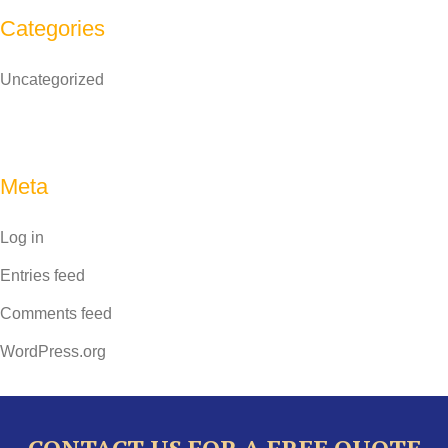
Categories
Uncategorized
Meta
Log in
Entries feed
Comments feed
WordPress.org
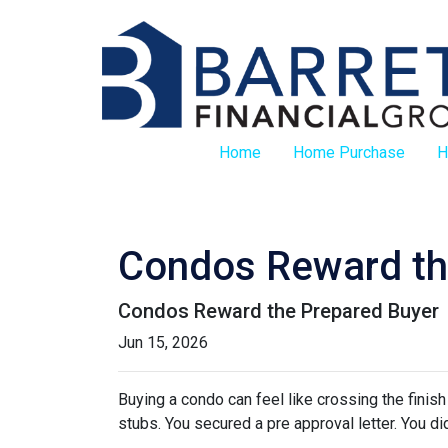
Home
Home Purchase
H
Condos Reward th
Condos Reward the Prepared Buyer
Jun 15, 2026
Buying a condo can feel like crossing the finis
stubs. You secured a pre approval letter. You did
_____
Directions. Search the data above and return each line in which "Reward" occurs.

Reply to the exercise.
Condos Reward th
Condos Reward the Prepared Buyer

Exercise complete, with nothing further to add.